Elizabeth sounds like a wonderful person, and her colorful speech sounds like my Newfoundlander husband who is of full Irish stock (he says that dog’s breakfast line as well). I have had to spend the last five years or so teaching him the Gospel, and unprogramming him of his socialist indoctrination, so this is a very sensitive topic for me.
Latter-day Saints should know the importance of this country in the Lord’s work in the last days. And should most definitely be aware of the need for freedom, rather than giving up one’s authority to the state. Yet, so many of the intellectual Latter-day Saints who speak/write online seem to enjoy getting on the European/Canadian/American liberal bandwagon of criticizing our country and its freedom.
And besides, according to Anne Perry, an LDS writer who lives in Scotland, the number of young Latter-day Saints who remain in Scotland grows ever smaller, because it is so very hard to live there. As with most of Europe and the UK, the jobs are scarce, and the cost of living is high. Yes, the government can give you a handout there, and you can have all the medical care you care to stand in line and wait for, but that is hardly what is necessary to marry and raise a family.
I have seen state-rationed healthcare, and it is a huge mistake, as all socialist endeavors are. They are ultimately the same trap Satan always lays…give up our authority and freedom, in order to be relieved of our responsibility. But we know where that trap leads, and the flaxen cords that are for now not too harsh will become heavy unbreakable chains.
Europe is even now beginning to see the light regarding socialism (because it is failing), and will perhaps have to teach the leftist Americans that it still doesn’t work, and cannot work, for it is not created upon principles of righteousness.
Not to turn this into a political thing, but Brother Romney’s health care plan has been criticized as socialistic, while it is in reality more like the Swiss medical model, which is not government-based, but is dependent on the private market, and is the most sensible model out there.
I pray I have not been too harsh. I enjoy your writing style, Brother Goddard, and thank you for sharing your expertise with us on Meridian.
Thank you for your observations. My experience is certainly less broad than yours. Like you, I do not believe that the federal government can solve all our problems.

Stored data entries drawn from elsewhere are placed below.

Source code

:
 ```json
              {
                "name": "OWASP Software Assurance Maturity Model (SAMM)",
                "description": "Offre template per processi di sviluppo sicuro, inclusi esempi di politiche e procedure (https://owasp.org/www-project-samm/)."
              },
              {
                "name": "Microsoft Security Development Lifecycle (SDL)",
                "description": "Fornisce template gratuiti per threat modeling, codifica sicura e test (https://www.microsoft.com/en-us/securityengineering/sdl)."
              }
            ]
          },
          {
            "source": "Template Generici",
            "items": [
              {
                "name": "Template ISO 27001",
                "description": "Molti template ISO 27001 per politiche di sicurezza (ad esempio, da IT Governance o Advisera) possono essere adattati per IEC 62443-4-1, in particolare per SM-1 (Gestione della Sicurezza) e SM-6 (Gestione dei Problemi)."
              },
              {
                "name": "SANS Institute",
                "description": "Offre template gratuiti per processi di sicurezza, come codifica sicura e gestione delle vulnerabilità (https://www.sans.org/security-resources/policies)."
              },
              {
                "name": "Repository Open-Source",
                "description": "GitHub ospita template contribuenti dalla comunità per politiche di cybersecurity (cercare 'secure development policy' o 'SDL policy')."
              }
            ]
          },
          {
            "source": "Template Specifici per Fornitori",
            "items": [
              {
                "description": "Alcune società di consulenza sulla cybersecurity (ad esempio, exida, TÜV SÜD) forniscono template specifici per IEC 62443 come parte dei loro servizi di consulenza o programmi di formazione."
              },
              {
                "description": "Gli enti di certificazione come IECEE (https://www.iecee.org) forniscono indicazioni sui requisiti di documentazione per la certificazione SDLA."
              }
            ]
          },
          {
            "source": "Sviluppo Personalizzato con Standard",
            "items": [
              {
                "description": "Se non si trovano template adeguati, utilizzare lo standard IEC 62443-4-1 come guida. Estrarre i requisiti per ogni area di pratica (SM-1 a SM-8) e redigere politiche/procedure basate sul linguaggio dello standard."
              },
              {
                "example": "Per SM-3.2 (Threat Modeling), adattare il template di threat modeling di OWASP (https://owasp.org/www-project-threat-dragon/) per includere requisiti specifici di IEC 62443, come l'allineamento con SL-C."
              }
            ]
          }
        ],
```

However, I do find myself very challenged by King Benjamin’s words. “Perhaps thou shalt say: The man has brought upon himself his misery; therefore I will stay my hand, and will not give unto him of my food, nor impart unto him of my substance that he may not suffer, for his punishments are just— But I say unto you, O man, whosoever doeth this the same hath great cause to repent; and except he repenteth of that which he hath done he perisheth forever, and hath no interest in the kingdom of God” (Mosiah 4:17-18).
Clearly King Benjamin does not provide us a specific public policy recommendation. He does not specify the governmental role in addressing the problem. But his message, and that of almost all scripture, does challenge us to balance freedom with responsibility. We are to “lift up the hands which hang down, and strengthen the feeble knees” (D&C 81:5). We are to look after the widow and the fatherless. The mandate is clear.
Some may do that through community service. Some may make generous contributions to fast offerings, humanitarian, and perpetual education funds. I think it is possible that the government could appropriately do more than it does. I am confident that God expects us to be doing more than most of us are to help and encourage his disadvantaged children.
That is the fitting rebuke I take from Elizabeth and from King Benjamin. I welcome your suggestions about how we can better balance freedom with the continuing mandate to care for those who struggle.